その光景を見ていたグザビエが後にこう言った。
「ね、見たでしょう。あれが『コルシカ島民のエスプリ』ってやつだよ。
『私は正しい。馬鹿なのはそっち」ってことさ」
確かに、日本だったら店員が客にあのような態度を示すことはありえないだろうと思う。

 コルシカ島の人々が尊大だと言いたいわけではない。彼らの大部分は観光客に慣れているためか、丁寧で礼儀正しい。ちょっとすれ違う時にだってちゃんと「失礼」と言う。ただ、やはりあくまで私たちは「よそ者」であり、彼らの土地をほんの少しのあいだ間借りしているに過ぎないのだと、私たちは折に触れて実感することになる。
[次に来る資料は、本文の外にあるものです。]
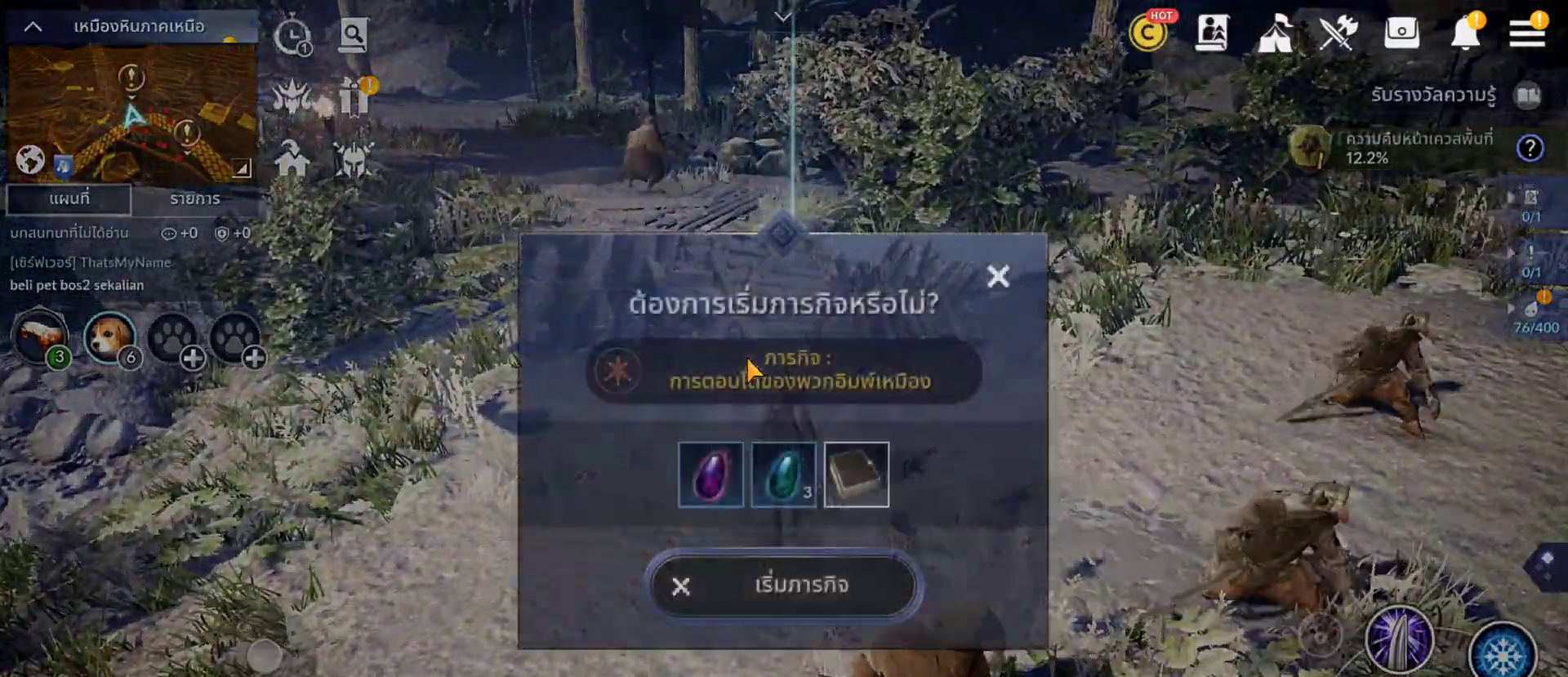
{"buttons": [], "left_stick": "center", "right_stick": "center", "events": []}
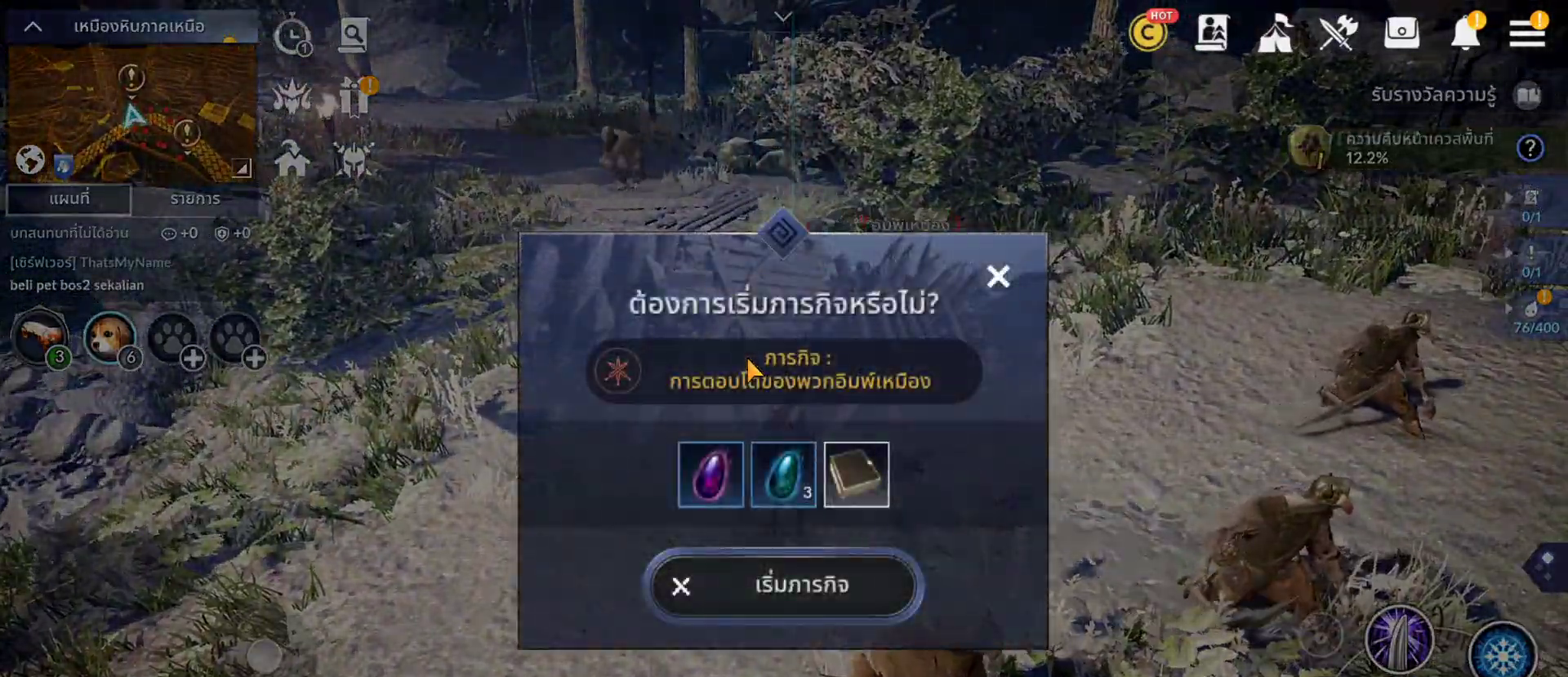
{"buttons": [], "left_stick": "center", "right_stick": "center", "events": []}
 別荘に到着した翌日、川遊びでもしようかという話になった。アランの足首の怪我が懸念されたが、ゆっくりではあるものの、もう松葉杖なしで歩けるという。ではということで、ついでに食料や薬など必要なものを買いに行くため、近くの村まで行くことになった。

地元民でにぎわうカフェ

 買い物のついでにカフェに寄ることにした。おそらくそれは村に一軒、二軒あるかないかのカフェバーであろう。観光客というより地元住民らしき人々が目立つ。山を背にしたカフェテラスで飲み物を注文し、空気を胸いっぱいに吸い込む。昨日は旅の疲れが勝っていたが、こうしてゆったりと落ち着いて座っていると、なんだか細胞の隅々にまで新しいエネルギーが満ちてくるようだ。
 会計の時、店内の椅子にどっしりと構えている店主らしき女性に声をかけられた。昔はおそらく綺麗なブロンドだったのだろう、陽に当たって白っぽくなった髪をヘアバンドで止め、豊満な躰を黒いレースのカーディガンで覆っている。
「どこから来たの?キャンプでもしに来たのかい?」
「ああ、いえ、キャンプではないんですけど、ちょっとこれから川に行く予定で…」
「川?なんていう川だい?」
「えーと…」
ただでさえ地理感覚のない私である(マダガスカル島とシチリア島を混同するなど日常茶飯事だ)。初めて訪れる土地の小さな村の川の名前など憶えているはずがない。
するとグザビエがやってきて助け船を出してくれた。

「僕らの家族がコルシカ島の出身なので、その関係で別荘を借りてここに来ているんです」
「家族?誰だい?あたしの知っている人かねえ?」
そこから誰それの家族がどうだとか話に花が咲き、女性はおもむろに店の隅に立てかけてあった写真を取り出した。
「ね、いい男だろ?あたしの主人さ。もう亡くなって随分経つけれどね」
話が長くなりそうだったので私は途中で失礼してお手洗いに行ったが、グザビエはその後も店主の話に付き合わされたらしい。家族によろしくと、それから木曜日の晩に開催される村のパーティーに来てくれと女性は何度も言ってくれた。そして私たちはそのカフェを後にした。

とある小川にて。水が透き通っている。

 そこからまた車に戻り、目のくらむような渓谷に囲まれた道をうねうねと下っていくと、道中のあちこちに美しい小川が流れているのが見えた。コルシカ島は自然に恵まれている。海も山も川も、みんないっぺんにそこにあって、何もかもを見たいから目がぐるぐると忙しい。
 適当なスポットに車を止め、岩場をそろそろと降り、いよいよ水の宮殿に足を踏み入れる。アランは川辺まで行かず、近くの岩場で待機しているという。私もあまり体調がよくなかったので、足先だけを水に浸たすに留める。水は透き通っていて、はっとするほど冷たい。水底の小石の色でさえ鮮やかに浮かび上がって見える。こんな風に川の水に足を入れるなんて何十年ぶりだろうと私はぼんやり考えていた。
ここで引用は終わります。